***** Page

# Bike Rental in Ft. Lauderdale, FL



## jspharmd (May 24, 2006)

I'll be in Ft. Lauderdale, FL in March and I need to rent a bike.

Any suggestios on shop for rental and routes?

Thanks


----------



## jspharmd (May 24, 2006)

Really? No bike rentals in Ft. Lauderdale, FL area? Shocking, considering the number of tourists there. I guess it is expected to bring your own bike, huh?

Strange, I've rented bikes in Colorado, California, North Carolina, Whistler - British Columbia, Hawaii, and others. Shocking Florida doesn't have a decent rental shop. Heck, you can even find a bike or two in Memphis, TN.

Thanks anyway.


----------



## bugztom (Aug 12, 2009)

*Bike rental*

I'll try to help - call Chris at village bike shop - they have two stores, and the southern store in hobe sound rents. His phone number 772-546-7751. 

http://www.villagebike.com/

If you want to try something diff. as far as riding, try this.

**********
***** Stored records

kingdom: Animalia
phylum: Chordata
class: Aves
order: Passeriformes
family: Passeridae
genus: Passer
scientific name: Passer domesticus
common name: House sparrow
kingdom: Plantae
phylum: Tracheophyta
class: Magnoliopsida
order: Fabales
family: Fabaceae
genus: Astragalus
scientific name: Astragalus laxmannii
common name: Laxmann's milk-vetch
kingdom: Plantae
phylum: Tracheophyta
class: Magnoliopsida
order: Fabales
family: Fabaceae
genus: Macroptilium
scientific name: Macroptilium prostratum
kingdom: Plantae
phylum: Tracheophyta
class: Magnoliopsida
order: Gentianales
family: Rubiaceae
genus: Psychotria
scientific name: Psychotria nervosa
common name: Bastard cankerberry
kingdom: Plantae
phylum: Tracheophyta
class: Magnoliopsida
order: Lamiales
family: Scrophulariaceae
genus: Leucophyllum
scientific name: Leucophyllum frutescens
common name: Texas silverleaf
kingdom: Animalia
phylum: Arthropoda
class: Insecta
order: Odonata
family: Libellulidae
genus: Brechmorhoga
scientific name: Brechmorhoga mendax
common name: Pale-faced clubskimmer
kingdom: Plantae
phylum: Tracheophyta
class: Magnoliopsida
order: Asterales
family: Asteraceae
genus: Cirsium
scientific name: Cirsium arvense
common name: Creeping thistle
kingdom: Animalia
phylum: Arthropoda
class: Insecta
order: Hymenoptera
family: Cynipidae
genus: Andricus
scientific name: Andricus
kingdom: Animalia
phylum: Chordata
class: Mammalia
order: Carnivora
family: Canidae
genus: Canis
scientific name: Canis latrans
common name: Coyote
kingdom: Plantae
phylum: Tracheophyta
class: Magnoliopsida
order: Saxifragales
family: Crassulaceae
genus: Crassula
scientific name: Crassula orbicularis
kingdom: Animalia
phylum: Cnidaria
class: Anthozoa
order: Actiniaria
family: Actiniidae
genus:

**********

# Instructions
A. In the forum thread about bike rental in Ft. Lauderdale, list every place where jspharmd says they have rented bikes before.
B. Extend the forum thread about bike rental in Ft. Lauderdale, picking up right after its final sentence.

# Answers for this exercise
A. Colorado, California, North Carolina, Whistler - British Columbia, Hawaii

B.
http://www.nps.gov/ever/planyourvisit/svdirections.htm

this is shark valley in the everglades, about 25 miles due west of S. Miami. It is a 15 mile loop, but no cars, and the last time I took the kids there we counted 100s of gators. it would make for a great picture, and a differant kind of riding if you aren't from around here. 

Lastly, ride around the everglades - 

I think it is about 130 miles.

http://www.palmbeachbiketours.com/lake-okeechobee-scenic-trail-lost-map/

Best I can do - I live 100 miles north of Ft. lauderdale. Tom.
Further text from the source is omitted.